Dataset items
——
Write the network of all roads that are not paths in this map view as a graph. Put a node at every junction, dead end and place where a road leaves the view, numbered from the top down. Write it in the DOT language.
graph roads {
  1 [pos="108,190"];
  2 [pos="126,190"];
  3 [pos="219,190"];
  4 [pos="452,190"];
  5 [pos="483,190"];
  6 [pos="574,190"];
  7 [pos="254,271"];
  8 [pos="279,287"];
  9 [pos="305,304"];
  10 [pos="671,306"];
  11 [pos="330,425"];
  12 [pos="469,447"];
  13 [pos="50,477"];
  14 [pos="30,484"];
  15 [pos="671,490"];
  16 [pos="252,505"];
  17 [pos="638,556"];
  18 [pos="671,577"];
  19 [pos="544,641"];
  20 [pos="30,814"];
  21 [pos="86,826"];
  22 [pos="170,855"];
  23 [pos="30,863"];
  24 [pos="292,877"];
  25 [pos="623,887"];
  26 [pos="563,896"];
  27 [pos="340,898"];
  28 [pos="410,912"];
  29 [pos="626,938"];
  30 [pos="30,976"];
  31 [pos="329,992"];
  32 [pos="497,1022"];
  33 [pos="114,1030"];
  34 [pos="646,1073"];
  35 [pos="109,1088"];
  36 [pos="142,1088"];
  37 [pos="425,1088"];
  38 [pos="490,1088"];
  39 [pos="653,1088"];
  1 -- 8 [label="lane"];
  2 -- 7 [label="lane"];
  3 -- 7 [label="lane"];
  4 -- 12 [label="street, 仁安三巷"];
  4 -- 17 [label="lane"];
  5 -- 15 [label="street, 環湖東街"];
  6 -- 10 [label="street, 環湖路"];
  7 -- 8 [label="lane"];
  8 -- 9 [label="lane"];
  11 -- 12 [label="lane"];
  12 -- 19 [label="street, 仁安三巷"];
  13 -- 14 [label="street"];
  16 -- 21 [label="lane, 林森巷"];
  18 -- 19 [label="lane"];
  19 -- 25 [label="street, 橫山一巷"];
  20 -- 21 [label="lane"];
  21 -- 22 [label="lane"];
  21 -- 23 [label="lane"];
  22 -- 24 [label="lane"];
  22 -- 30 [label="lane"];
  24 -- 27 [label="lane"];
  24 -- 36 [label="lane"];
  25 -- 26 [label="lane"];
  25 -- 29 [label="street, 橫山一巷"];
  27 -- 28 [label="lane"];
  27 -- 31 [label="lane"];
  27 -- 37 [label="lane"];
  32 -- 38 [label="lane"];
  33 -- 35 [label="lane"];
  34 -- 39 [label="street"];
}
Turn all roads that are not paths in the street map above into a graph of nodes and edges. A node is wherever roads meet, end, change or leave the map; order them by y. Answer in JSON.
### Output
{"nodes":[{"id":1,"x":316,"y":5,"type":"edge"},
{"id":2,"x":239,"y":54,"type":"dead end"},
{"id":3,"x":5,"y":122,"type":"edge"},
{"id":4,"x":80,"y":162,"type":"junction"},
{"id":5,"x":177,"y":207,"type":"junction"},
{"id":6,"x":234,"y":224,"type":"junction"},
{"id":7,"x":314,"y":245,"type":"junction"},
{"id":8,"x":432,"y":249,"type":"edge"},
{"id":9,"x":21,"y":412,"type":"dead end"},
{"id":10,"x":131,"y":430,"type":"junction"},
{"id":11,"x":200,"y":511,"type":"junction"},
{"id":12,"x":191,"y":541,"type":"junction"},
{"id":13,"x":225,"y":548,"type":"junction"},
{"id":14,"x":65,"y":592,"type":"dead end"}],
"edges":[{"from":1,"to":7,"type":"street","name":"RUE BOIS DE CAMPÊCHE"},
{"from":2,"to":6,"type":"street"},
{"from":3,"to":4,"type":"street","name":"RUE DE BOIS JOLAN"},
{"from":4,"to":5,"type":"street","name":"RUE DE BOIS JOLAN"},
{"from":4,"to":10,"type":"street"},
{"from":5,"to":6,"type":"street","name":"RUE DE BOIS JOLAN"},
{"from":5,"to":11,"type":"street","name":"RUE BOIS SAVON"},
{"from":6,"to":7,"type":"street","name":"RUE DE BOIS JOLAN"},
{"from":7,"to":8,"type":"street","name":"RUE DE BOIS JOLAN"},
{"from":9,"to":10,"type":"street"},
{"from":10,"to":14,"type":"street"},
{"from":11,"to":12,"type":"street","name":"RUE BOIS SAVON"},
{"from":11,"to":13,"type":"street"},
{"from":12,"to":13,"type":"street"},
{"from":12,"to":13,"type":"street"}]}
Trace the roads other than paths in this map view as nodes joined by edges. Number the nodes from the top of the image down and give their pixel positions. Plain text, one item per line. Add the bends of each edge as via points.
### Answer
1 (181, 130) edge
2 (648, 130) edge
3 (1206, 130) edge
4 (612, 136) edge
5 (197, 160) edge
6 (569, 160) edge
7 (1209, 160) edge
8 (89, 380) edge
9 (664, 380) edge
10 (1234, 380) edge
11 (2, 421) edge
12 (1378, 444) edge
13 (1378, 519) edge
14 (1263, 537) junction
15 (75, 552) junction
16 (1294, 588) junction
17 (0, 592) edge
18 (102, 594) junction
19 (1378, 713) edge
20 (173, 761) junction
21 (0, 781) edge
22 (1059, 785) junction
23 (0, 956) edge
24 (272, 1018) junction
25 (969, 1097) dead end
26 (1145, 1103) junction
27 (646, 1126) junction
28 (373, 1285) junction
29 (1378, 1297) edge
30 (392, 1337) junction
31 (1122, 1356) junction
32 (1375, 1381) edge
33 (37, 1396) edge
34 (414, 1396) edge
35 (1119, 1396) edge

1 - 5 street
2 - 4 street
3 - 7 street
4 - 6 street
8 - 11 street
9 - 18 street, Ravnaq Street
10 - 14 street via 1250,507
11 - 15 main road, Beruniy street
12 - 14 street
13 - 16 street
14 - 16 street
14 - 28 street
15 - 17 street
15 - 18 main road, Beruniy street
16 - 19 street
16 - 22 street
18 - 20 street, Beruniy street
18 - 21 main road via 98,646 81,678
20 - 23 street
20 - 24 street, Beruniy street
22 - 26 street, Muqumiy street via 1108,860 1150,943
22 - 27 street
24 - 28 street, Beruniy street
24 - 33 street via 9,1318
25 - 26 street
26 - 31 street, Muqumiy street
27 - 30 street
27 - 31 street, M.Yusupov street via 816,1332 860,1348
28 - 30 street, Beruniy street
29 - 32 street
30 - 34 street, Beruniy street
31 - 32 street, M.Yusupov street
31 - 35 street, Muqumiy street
——
* **Work task**:
Once you have checked each line above for the string "橫山一巷", state how many lines contain it and add nothing more.

* **Expected answer**:
2